*** Opening INFORMATION SHOWN ***
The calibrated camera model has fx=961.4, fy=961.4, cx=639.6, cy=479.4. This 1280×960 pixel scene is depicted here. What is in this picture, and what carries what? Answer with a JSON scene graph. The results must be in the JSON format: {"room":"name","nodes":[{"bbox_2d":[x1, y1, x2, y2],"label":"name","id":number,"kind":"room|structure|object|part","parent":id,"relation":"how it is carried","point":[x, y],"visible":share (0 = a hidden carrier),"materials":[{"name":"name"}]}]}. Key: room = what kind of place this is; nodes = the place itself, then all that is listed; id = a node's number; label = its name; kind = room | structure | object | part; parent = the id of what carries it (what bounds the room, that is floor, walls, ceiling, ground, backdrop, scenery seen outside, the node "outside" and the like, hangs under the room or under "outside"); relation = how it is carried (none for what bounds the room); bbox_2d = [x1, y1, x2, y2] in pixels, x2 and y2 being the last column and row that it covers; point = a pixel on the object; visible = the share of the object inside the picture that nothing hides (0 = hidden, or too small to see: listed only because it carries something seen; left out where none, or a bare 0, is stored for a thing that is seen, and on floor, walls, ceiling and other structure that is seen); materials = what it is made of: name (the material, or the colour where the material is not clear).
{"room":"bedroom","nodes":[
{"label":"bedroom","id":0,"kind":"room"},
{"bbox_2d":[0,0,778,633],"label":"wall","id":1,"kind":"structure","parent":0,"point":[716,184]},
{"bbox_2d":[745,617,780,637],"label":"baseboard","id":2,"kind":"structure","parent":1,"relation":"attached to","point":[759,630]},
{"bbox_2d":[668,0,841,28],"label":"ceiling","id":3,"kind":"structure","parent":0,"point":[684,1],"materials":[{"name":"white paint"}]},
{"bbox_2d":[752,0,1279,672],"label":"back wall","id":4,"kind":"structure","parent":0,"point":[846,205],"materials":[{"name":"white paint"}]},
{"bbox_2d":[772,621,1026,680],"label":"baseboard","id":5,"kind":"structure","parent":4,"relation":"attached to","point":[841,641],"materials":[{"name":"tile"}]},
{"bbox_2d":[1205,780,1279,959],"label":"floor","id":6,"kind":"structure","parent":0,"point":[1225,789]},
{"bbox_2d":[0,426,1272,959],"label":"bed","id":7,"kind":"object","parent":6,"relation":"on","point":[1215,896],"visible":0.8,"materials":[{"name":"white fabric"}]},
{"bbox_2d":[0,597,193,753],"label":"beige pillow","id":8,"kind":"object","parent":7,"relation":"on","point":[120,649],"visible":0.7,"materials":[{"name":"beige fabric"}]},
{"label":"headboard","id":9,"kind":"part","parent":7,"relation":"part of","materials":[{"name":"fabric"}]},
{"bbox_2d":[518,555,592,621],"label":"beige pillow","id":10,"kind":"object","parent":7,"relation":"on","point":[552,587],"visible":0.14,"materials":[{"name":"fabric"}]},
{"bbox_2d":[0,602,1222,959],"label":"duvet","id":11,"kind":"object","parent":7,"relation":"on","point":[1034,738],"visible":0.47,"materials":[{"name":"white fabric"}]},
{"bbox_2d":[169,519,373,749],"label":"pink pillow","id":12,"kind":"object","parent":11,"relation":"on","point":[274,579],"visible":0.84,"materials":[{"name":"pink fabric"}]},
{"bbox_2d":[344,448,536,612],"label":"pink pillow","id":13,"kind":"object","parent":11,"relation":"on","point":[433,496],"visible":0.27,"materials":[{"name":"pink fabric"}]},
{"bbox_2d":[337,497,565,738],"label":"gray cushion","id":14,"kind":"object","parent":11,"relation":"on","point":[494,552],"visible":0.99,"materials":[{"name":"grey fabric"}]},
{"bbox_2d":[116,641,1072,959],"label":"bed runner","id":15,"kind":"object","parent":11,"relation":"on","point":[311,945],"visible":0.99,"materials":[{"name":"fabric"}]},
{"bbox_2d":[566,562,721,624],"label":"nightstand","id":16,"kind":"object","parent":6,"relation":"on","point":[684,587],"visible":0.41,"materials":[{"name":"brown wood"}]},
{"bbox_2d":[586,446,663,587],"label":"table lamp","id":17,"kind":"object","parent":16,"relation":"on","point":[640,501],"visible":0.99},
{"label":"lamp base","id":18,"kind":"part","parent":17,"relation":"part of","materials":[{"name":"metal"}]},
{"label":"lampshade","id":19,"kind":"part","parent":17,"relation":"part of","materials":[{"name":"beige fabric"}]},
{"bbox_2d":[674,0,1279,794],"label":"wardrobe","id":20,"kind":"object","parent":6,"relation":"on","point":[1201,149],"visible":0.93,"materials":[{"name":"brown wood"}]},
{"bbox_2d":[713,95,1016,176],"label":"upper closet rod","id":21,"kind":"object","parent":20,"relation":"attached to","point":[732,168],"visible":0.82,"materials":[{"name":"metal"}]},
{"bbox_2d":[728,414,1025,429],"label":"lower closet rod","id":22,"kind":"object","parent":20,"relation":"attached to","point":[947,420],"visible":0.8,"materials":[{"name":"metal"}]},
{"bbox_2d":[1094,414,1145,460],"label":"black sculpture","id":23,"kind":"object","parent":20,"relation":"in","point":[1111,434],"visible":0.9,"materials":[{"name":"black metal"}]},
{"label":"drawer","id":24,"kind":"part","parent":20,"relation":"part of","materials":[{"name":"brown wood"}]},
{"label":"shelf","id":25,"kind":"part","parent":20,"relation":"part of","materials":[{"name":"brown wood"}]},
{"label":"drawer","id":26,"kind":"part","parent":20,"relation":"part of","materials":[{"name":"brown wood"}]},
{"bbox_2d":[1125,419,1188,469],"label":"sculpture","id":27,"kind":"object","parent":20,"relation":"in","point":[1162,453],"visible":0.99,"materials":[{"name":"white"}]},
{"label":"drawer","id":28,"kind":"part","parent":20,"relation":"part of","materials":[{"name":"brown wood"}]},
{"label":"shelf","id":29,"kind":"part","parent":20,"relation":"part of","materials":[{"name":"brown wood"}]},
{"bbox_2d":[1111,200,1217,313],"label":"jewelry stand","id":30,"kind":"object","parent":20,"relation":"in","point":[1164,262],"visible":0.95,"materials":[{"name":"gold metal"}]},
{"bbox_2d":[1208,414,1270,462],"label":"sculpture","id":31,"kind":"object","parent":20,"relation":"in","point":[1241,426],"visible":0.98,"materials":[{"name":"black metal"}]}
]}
*** Closing INFORMATION SHOWN ***
WHAT TO WORK ON: Type the material above out again, exactly.

WRITTEN SOLUTION:
The calibrated camera model has fx=961.4, fy=961.4, cx=639.6, cy=479.4. This 1280×960 pixel scene is depicted here. What is in this picture, and what carries what? Answer with a JSON scene graph. The results must be in the JSON format: {"room":"name","nodes":[{"bbox_2d":[x1, y1, x2, y2],"label":"name","id":number,"kind":"room|structure|object|part","parent":id,"relation":"how it is carried","point":[x, y],"visible":share (0 = a hidden carrier),"materials":[{"name":"name"}]}]}. Key: room = what kind of place this is; nodes = the place itself, then all that is listed; id = a node's number; label = its name; kind = room | structure | object | part; parent = the id of what carries it (what bounds the room, that is floor, walls, ceiling, ground, backdrop, scenery seen outside, the node "outside" and the like, hangs under the room or under "outside"); relation = how it is carried (none for what bounds the room); bbox_2d = [x1, y1, x2, y2] in pixels, x2 and y2 being the last column and row that it covers; point = a pixel on the object; visible = the share of the object inside the picture that nothing hides (0 = hidden, or too small to see: listed only because it carries something seen; left out where none, or a bare 0, is stored for a thing that is seen, and on floor, walls, ceiling and other structure that is seen); materials = what it is made of: name (the material, or the colour where the material is not clear).
{"room":"bedroom","nodes":[
{"label":"bedroom","id":0,"kind":"room"},
{"bbox_2d":[0,0,778,633],"label":"wall","id":1,"kind":"structure","parent":0,"point":[716,184]},
{"bbox_2d":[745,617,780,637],"label":"baseboard","id":2,"kind":"structure","parent":1,"relation":"attached to","point":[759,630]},
{"bbox_2d":[668,0,841,28],"label":"ceiling","id":3,"kind":"structure","parent":0,"point":[684,1],"materials":[{"name":"white paint"}]},
{"bbox_2d":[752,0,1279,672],"label":"back wall","id":4,"kind":"structure","parent":0,"point":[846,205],"materials":[{"name":"white paint"}]},
{"bbox_2d":[772,621,1026,680],"label":"baseboard","id":5,"kind":"structure","parent":4,"relation":"attached to","point":[841,641],"materials":[{"name":"tile"}]},
{"bbox_2d":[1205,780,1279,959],"label":"floor","id":6,"kind":"structure","parent":0,"point":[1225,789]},
{"bbox_2d":[0,426,1272,959],"label":"bed","id":7,"kind":"object","parent":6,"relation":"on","point":[1215,896],"visible":0.8,"materials":[{"name":"white fabric"}]},
{"bbox_2d":[0,597,193,753],"label":"beige pillow","id":8,"kind":"object","parent":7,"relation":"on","point":[120,649],"visible":0.7,"materials":[{"name":"beige fabric"}]},
{"label":"headboard","id":9,"kind":"part","parent":7,"relation":"part of","materials":[{"name":"fabric"}]},
{"bbox_2d":[518,555,592,621],"label":"beige pillow","id":10,"kind":"object","parent":7,"relation":"on","point":[552,587],"visible":0.14,"materials":[{"name":"fabric"}]},
{"bbox_2d":[0,602,1222,959],"label":"duvet","id":11,"kind":"object","parent":7,"relation":"on","point":[1034,738],"visible":0.47,"materials":[{"name":"white fabric"}]},
{"bbox_2d":[169,519,373,749],"label":"pink pillow","id":12,"kind":"object","parent":11,"relation":"on","point":[274,579],"visible":0.84,"materials":[{"name":"pink fabric"}]},
{"bbox_2d":[344,448,536,612],"label":"pink pillow","id":13,"kind":"object","parent":11,"relation":"on","point":[433,496],"visible":0.27,"materials":[{"name":"pink fabric"}]},
{"bbox_2d":[337,497,565,738],"label":"gray cushion","id":14,"kind":"object","parent":11,"relation":"on","point":[494,552],"visible":0.99,"materials":[{"name":"grey fabric"}]},
{"bbox_2d":[116,641,1072,959],"label":"bed runner","id":15,"kind":"object","parent":11,"relation":"on","point":[311,945],"visible":0.99,"materials":[{"name":"fabric"}]},
{"bbox_2d":[566,562,721,624],"label":"nightstand","id":16,"kind":"object","parent":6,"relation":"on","point":[684,587],"visible":0.41,"materials":[{"name":"brown wood"}]},
{"bbox_2d":[586,446,663,587],"label":"table lamp","id":17,"kind":"object","parent":16,"relation":"on","point":[640,501],"visible":0.99},
{"label":"lamp base","id":18,"kind":"part","parent":17,"relation":"part of","materials":[{"name":"metal"}]},
{"label":"lampshade","id":19,"kind":"part","parent":17,"relation":"part of","materials":[{"name":"beige fabric"}]},
{"bbox_2d":[674,0,1279,794],"label":"wardrobe","id":20,"kind":"object","parent":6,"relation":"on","point":[1201,149],"visible":0.93,"materials":[{"name":"brown wood"}]},
{"bbox_2d":[713,95,1016,176],"label":"upper closet rod","id":21,"kind":"object","parent":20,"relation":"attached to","point":[732,168],"visible":0.82,"materials":[{"name":"metal"}]},
{"bbox_2d":[728,414,1025,429],"label":"lower closet rod","id":22,"kind":"object","parent":20,"relation":"attached to","point":[947,420],"visible":0.8,"materials":[{"name":"metal"}]},
{"bbox_2d":[1094,414,1145,460],"label":"black sculpture","id":23,"kind":"object","parent":20,"relation":"in","point":[1111,434],"visible":0.9,"materials":[{"name":"black metal"}]},
{"label":"drawer","id":24,"kind":"part","parent":20,"relation":"part of","materials":[{"name":"brown wood"}]},
{"label":"shelf","id":25,"kind":"part","parent":20,"relation":"part of","materials":[{"name":"brown wood"}]},
{"label":"drawer","id":26,"kind":"part","parent":20,"relation":"part of","materials":[{"name":"brown wood"}]},
{"bbox_2d":[1125,419,1188,469],"label":"sculpture","id":27,"kind":"object","parent":20,"relation":"in","point":[1162,453],"visible":0.99,"materials":[{"name":"white"}]},
{"label":"drawer","id":28,"kind":"part","parent":20,"relation":"part of","materials":[{"name":"brown wood"}]},
{"label":"shelf","id":29,"kind":"part","parent":20,"relation":"part of","materials":[{"name":"brown wood"}]},
{"bbox_2d":[1111,200,1217,313],"label":"jewelry stand","id":30,"kind":"object","parent":20,"relation":"in","point":[1164,262],"visible":0.95,"materials":[{"name":"gold metal"}]},
{"bbox_2d":[1208,414,1270,462],"label":"sculpture","id":31,"kind":"object","parent":20,"relation":"in","point":[1241,426],"visible":0.98,"materials":[{"name":"black metal"}]}
]}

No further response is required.